WORK INSTRUCTIONS:
Gather every line in the records below that contains the word "each", matching case exactly.

Labeled area outline entries:
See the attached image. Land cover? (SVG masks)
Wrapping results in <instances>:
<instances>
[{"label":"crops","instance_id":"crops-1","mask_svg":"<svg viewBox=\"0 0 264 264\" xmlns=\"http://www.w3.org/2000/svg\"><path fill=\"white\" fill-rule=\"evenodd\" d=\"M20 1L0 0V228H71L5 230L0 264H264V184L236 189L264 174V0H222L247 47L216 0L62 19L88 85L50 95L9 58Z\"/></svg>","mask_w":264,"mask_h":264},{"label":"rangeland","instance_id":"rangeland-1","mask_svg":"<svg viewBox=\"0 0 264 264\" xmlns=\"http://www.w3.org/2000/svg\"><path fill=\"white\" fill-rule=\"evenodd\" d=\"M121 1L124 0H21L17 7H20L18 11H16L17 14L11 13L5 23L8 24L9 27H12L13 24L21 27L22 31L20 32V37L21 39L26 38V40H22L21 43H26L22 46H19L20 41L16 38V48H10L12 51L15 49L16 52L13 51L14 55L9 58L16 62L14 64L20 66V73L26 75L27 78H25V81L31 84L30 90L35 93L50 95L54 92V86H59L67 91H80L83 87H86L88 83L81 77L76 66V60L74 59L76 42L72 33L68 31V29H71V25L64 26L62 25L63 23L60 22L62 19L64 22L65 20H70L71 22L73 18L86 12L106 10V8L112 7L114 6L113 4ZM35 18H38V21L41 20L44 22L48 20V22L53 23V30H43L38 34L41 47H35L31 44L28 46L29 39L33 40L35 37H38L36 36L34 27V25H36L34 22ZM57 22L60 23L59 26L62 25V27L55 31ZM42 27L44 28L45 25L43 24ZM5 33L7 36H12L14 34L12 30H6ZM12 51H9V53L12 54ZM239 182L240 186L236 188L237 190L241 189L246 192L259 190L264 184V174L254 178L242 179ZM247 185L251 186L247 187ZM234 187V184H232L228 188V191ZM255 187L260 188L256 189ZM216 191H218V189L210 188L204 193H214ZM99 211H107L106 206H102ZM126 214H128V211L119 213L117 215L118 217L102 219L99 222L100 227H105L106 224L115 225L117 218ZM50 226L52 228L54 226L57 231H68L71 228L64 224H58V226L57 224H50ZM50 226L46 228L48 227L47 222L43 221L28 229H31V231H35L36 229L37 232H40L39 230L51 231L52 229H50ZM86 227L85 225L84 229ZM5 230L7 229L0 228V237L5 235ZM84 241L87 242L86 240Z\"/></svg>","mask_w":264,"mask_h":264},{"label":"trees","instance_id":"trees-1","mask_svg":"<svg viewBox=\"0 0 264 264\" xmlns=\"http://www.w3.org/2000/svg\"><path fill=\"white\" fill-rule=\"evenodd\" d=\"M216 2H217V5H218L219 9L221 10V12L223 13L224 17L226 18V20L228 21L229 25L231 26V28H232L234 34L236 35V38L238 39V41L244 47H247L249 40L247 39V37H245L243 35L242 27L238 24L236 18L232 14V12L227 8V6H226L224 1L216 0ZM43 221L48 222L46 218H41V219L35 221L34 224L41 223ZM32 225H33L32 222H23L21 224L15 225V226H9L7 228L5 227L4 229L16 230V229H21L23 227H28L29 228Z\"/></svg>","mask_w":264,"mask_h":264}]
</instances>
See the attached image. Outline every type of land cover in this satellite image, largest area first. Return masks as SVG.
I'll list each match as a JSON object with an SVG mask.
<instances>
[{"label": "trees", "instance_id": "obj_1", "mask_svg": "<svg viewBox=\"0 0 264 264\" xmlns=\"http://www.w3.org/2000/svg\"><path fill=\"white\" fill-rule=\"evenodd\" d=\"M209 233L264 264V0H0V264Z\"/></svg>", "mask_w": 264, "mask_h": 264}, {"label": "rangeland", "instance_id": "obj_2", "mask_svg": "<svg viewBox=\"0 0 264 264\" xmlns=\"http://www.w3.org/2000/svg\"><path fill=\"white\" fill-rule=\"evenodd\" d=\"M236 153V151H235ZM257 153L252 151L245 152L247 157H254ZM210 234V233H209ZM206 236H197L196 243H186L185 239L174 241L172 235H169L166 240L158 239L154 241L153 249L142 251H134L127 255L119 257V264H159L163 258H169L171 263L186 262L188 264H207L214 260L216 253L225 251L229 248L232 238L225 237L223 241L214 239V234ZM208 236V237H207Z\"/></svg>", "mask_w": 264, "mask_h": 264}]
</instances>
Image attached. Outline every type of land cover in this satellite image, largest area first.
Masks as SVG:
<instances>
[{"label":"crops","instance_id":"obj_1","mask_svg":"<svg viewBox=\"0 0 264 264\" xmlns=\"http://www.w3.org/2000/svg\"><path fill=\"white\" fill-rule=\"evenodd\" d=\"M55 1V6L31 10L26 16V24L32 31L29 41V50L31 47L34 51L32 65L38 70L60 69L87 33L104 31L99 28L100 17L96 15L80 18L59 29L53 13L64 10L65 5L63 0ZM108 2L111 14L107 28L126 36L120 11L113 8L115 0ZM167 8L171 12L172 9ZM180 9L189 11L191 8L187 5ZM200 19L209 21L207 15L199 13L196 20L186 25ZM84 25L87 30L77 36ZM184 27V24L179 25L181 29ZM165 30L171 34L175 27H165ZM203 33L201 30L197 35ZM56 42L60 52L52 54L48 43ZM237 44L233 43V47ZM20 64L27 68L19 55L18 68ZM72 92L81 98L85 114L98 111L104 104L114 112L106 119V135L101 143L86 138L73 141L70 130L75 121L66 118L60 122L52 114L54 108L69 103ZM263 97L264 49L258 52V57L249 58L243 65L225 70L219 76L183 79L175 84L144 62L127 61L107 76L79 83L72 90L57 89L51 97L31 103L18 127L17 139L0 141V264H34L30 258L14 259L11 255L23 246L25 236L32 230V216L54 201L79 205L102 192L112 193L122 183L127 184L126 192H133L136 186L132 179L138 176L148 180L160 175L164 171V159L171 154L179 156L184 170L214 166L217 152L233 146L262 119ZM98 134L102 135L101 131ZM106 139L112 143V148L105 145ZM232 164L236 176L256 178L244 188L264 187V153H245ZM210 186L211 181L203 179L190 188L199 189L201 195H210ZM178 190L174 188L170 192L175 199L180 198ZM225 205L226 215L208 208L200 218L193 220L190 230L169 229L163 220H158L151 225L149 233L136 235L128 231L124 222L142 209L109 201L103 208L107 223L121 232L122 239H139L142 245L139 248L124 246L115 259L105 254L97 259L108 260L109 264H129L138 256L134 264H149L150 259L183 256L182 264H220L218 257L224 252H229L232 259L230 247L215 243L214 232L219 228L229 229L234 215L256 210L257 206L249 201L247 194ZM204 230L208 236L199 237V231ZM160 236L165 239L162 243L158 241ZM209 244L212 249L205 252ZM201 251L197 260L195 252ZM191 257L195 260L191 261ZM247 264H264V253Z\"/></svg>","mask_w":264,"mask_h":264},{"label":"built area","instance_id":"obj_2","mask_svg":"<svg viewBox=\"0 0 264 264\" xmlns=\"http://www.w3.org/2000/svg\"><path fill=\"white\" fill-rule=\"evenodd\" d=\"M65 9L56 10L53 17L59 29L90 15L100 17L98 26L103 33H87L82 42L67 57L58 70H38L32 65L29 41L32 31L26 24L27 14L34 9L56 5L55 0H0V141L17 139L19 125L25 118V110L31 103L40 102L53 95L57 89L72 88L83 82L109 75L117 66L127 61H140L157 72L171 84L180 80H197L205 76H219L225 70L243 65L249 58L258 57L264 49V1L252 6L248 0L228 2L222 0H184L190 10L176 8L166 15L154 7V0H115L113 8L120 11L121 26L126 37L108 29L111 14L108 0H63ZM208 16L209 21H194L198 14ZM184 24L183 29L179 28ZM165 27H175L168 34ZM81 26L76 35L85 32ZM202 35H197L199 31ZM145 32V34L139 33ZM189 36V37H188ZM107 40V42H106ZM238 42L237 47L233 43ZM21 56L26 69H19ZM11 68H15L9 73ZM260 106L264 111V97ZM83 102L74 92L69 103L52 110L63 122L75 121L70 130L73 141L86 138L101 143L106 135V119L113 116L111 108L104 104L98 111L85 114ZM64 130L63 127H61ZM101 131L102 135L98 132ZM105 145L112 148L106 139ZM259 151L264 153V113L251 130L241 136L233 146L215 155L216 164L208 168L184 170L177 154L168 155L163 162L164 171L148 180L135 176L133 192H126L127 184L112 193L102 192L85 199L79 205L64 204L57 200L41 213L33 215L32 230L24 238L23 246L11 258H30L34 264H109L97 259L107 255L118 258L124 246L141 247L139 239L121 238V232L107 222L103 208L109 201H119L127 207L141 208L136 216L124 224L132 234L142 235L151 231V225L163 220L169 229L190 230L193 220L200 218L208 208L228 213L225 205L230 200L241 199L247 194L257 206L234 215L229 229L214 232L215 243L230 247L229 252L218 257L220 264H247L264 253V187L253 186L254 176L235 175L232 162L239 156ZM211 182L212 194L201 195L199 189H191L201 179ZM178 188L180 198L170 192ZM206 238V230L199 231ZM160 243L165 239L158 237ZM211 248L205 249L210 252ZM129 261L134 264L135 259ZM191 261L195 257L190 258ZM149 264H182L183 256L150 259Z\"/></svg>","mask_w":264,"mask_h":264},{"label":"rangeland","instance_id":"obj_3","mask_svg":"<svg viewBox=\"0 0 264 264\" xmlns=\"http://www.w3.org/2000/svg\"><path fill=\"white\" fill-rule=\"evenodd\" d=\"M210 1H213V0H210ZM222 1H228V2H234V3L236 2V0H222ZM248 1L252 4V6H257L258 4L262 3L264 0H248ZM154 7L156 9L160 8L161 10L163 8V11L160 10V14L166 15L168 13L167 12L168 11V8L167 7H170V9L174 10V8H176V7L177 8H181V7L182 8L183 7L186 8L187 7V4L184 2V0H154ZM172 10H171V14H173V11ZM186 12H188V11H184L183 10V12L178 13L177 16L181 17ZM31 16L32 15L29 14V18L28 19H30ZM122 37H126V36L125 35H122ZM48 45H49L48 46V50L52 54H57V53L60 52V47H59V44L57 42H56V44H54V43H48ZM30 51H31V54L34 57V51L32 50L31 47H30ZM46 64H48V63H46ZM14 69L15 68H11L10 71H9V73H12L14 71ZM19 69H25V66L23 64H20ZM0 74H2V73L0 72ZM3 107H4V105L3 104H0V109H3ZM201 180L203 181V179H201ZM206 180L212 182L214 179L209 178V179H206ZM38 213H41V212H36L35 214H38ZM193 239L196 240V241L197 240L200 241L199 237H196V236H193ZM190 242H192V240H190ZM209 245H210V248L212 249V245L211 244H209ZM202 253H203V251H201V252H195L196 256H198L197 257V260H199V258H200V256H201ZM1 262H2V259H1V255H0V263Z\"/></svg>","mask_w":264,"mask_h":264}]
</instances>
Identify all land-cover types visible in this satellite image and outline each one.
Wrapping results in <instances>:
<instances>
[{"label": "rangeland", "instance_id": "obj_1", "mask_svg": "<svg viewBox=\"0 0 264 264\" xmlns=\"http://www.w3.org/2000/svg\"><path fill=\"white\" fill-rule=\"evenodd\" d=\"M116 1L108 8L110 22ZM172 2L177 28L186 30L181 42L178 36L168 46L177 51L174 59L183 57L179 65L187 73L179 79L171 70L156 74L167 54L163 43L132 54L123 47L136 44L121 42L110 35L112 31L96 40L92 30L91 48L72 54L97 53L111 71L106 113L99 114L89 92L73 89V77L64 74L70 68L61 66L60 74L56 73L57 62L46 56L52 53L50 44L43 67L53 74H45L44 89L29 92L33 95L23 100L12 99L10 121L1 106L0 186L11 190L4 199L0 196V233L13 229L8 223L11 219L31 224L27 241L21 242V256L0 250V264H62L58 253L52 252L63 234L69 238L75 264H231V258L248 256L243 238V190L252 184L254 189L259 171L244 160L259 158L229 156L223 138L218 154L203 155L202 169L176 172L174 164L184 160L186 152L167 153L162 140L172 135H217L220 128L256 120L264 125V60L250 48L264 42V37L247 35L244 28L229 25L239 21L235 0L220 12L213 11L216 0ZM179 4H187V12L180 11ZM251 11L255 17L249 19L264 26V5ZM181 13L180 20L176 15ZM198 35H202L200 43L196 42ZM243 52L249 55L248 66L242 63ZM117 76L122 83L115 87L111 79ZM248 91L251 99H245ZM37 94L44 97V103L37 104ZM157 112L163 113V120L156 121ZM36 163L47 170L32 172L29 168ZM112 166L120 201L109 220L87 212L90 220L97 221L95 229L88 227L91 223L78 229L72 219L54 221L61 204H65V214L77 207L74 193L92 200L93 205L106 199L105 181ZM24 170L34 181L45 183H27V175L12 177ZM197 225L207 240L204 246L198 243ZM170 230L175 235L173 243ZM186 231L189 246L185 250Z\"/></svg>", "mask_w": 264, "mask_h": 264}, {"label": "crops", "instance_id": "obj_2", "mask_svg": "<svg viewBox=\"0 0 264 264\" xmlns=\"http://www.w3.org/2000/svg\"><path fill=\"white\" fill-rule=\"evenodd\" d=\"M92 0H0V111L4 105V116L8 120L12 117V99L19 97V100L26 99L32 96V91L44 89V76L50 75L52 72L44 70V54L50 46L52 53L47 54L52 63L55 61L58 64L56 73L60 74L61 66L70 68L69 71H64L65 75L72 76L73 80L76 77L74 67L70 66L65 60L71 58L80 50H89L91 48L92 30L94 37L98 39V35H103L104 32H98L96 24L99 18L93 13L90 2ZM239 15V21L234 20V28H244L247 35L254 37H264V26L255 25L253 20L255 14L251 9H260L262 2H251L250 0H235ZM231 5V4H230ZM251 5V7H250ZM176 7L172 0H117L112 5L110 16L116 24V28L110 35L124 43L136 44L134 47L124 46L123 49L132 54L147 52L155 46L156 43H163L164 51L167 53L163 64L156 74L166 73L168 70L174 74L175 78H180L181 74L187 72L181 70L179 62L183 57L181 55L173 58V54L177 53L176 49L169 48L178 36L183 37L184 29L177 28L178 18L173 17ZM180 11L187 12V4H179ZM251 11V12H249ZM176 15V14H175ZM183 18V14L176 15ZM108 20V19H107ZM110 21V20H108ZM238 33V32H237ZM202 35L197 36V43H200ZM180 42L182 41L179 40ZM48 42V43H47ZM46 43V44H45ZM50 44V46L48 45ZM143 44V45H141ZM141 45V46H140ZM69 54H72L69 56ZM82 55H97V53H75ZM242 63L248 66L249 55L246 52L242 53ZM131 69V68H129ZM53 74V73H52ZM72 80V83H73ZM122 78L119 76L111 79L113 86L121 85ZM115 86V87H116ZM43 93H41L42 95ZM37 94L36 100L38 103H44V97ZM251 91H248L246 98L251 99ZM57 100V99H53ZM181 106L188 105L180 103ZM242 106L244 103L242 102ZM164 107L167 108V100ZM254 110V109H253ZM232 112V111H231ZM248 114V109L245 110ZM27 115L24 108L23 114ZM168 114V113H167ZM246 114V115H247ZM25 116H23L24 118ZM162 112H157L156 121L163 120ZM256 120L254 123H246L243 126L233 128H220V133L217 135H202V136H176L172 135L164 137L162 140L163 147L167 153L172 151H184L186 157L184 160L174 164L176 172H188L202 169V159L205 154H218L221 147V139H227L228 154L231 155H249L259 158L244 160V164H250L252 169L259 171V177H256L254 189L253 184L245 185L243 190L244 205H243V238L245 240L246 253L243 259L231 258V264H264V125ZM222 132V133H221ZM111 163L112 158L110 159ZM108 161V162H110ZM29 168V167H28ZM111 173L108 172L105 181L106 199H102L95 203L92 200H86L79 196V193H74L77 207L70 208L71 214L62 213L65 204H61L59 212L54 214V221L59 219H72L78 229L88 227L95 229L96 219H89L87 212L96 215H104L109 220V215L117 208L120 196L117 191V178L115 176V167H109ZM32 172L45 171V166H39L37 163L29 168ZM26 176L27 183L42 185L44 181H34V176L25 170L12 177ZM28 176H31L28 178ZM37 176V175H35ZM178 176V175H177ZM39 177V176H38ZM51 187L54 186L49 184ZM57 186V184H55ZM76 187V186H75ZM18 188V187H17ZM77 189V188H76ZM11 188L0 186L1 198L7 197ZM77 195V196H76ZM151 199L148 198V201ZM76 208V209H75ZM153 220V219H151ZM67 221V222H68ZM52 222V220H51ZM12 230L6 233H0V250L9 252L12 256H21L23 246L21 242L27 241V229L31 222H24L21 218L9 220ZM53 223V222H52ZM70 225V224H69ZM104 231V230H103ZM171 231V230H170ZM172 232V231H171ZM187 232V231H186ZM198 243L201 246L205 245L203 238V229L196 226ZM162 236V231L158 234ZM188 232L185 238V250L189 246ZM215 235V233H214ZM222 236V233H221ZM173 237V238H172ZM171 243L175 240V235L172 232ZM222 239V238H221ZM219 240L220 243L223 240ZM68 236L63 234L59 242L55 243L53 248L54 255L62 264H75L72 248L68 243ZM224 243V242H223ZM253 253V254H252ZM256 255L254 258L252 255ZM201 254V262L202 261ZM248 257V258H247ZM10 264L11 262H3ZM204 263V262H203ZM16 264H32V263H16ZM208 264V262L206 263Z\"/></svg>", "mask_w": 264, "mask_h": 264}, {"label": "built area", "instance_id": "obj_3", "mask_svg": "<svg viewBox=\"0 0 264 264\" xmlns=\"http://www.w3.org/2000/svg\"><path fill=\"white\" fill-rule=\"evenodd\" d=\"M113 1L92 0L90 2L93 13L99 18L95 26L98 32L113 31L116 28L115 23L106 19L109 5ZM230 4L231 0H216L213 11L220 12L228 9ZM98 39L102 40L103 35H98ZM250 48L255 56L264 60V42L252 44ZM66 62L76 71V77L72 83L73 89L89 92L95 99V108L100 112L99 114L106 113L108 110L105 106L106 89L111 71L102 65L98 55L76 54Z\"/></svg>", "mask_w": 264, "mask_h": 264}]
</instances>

ANSWER TO THE PROBLEM:
I'll list each match as a JSON object with an SVG mask.
Identify all land-cover types visible in this satellite image and outline each one.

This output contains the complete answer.